Wherein TFIDF_kThe TFIDF value representing the key word k,

and K is_hBit of 1 and TFIDF_kPositive multiplication, bit of 0 and TFIDF_kNegative multiplication;

step 2.3: summing the weighted hash values of all keywords of the text to obtain an accumulated vector;

step 2.4: performing dimensionality reduction calculation on the obtained accumulated vector to obtain a keyword characteristic fingerprint of the text: and judging each element value of the accumulated vector, if the element value is larger than 0, setting the element value to be 1, and if the element value is not larger than 0, setting the element value to be 0.

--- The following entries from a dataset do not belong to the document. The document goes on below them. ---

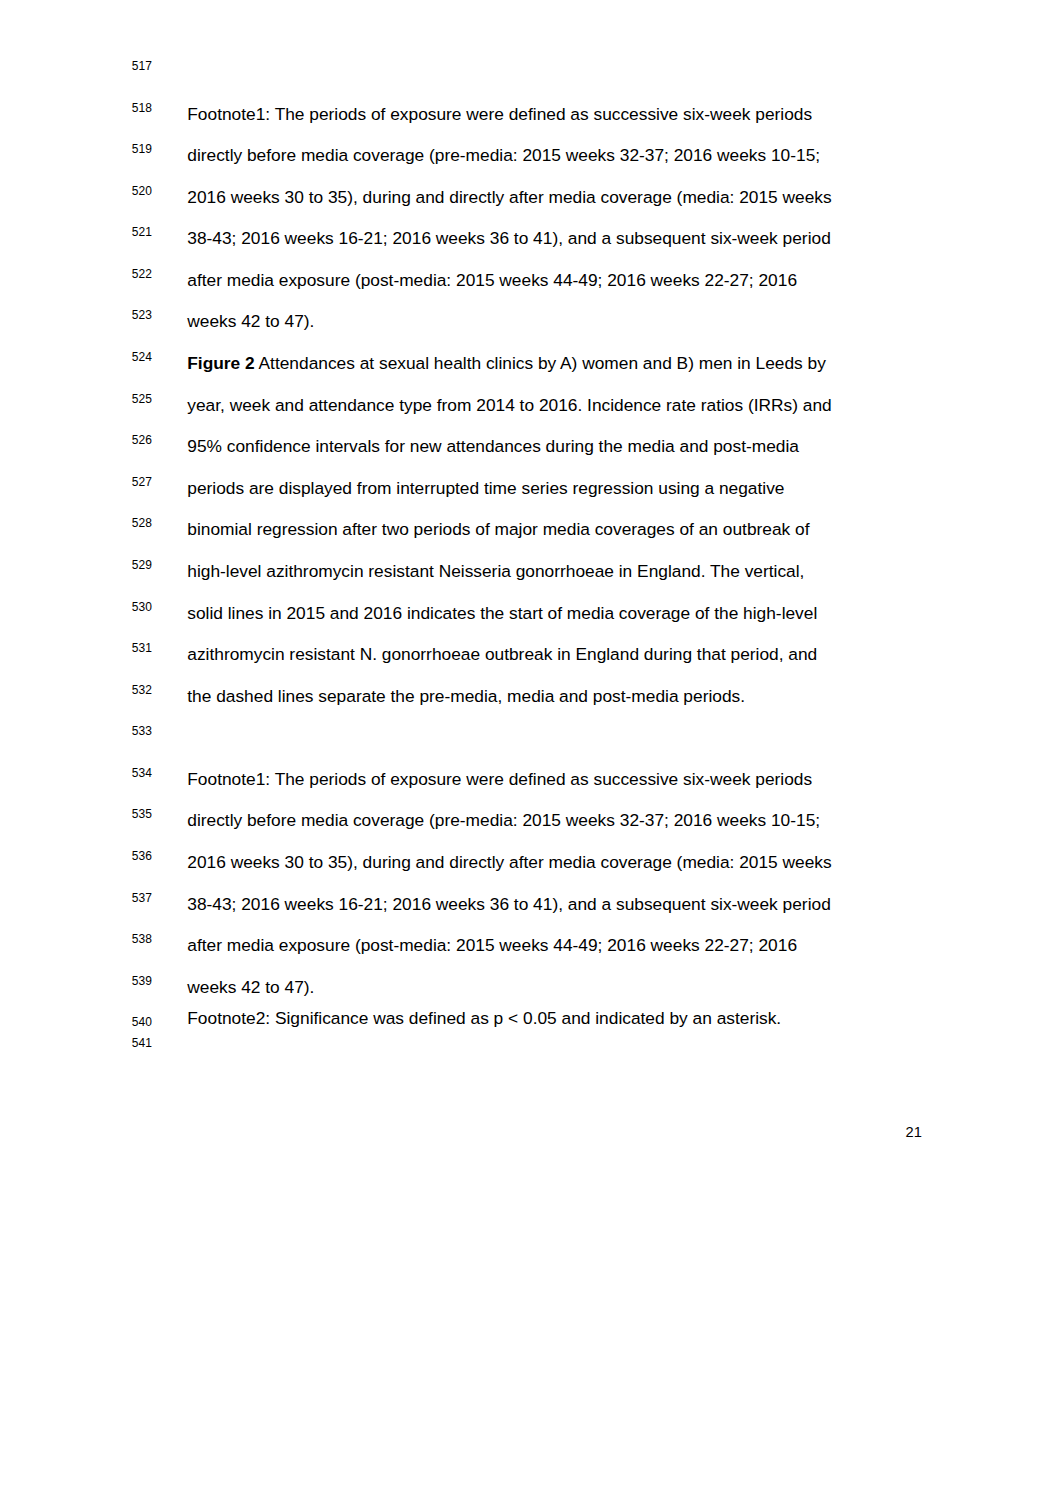Footnote1: The periods of exposure were defined as successive six-week periods
directly before media coverage (pre-media: 2015 weeks 32-37; 2016 weeks 10-15;
2016 weeks 30 to 35), during and directly after media coverage (media: 2015 weeks
38-43; 2016 weeks 16-21; 2016 weeks 36 to 41), and a subsequent six-week period
after media exposure (post-media: 2015 weeks 44-49; 2016 weeks 22-27; 2016
weeks 42 to 47).
Figure 2 Attendances at sexual health clinics by A) women and B) men in Leeds by
year, week and attendance type from 2014 to 2016. Incidence rate ratios (IRRs) and
95% confidence intervals for new attendances during the media and post-media
periods are displayed from interrupted time series regression using a negative
binomial regression after two periods of major media coverages of an outbreak of
high-level azithromycin resistant Neisseria gonorrhoeae in England. The vertical,
solid lines in 2015 and 2016 indicates the start of media coverage of the high-level
azithromycin resistant N. gonorrhoeae outbreak in England during that period, and
the dashed lines separate the pre-media, media and post-media periods.
Footnote1: The periods of exposure were defined as successive six-week periods
directly before media coverage (pre-media: 2015 weeks 32-37; 2016 weeks 10-15;
2016 weeks 30 to 35), during and directly after media coverage (media: 2015 weeks
38-43; 2016 weeks 16-21; 2016 weeks 36 to 41), and a subsequent six-week period
after media exposure (post-media: 2015 weeks 44-49; 2016 weeks 22-27; 2016
weeks 42 to 47).
Footnote2: Significance was defined as p < 0.05 and indicated by an asterisk.
21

5. The method of claim 4, wherein the text d_iAnd d_jSimilarity sim of keyword features of₁Comprises the following steps:

wherein H_i，jRepresenting text d_iAnd d_jCharacteristic fingerprint f of key word_i1And f_j1Hamming distance between them, max () function represents taking the maximum value, len () function represents calculating the length of the string, and in calculating the keyword feature fingerprint f_i1And f_j1At hamming distance between them, if the key word feature fingerprint f_i1And f_j1When the lengths of the key words are different, the low-order bit complementing operation is carried out on the key word characteristic fingerprints with shorter lengths.

6. The method of claim 1, wherein said step 3 comprises the steps of:

step 3.1: based on each keyword of the text, taking N words before and after the keyword as context, and establishing a real number vector so as to enable each keyword w to be_iAll correspond to a semantic vector

Wherein N is a positive integer;

step 3.2: summing the semantic vectors of all keywords of the text to obtain a word semantic fingerprint f of the text₂；

Step 3.3: calculating a text d_iAnd text d_jCorresponding word semantic fingerprint f_i2And f_j2Cosine similarity of (d) to obtain d_iAnd d_jWord language ofSemblance similarity sim₂。

7. The method of claim 1, wherein said step 4 comprises the steps of:

Wherein L is a positive integer;

step 4.2: summing the semantic vectors of the L representative sentences to obtain a chapter semantic fingerprint f₃；

8. The method according to claim 1, wherein in the step 5, similarity sim based on keyword feature is performed₁Semantic similarity sim of words₂Semantic similarity sim with chapters₃Get the text d_iAnd d_jSimilarity sim.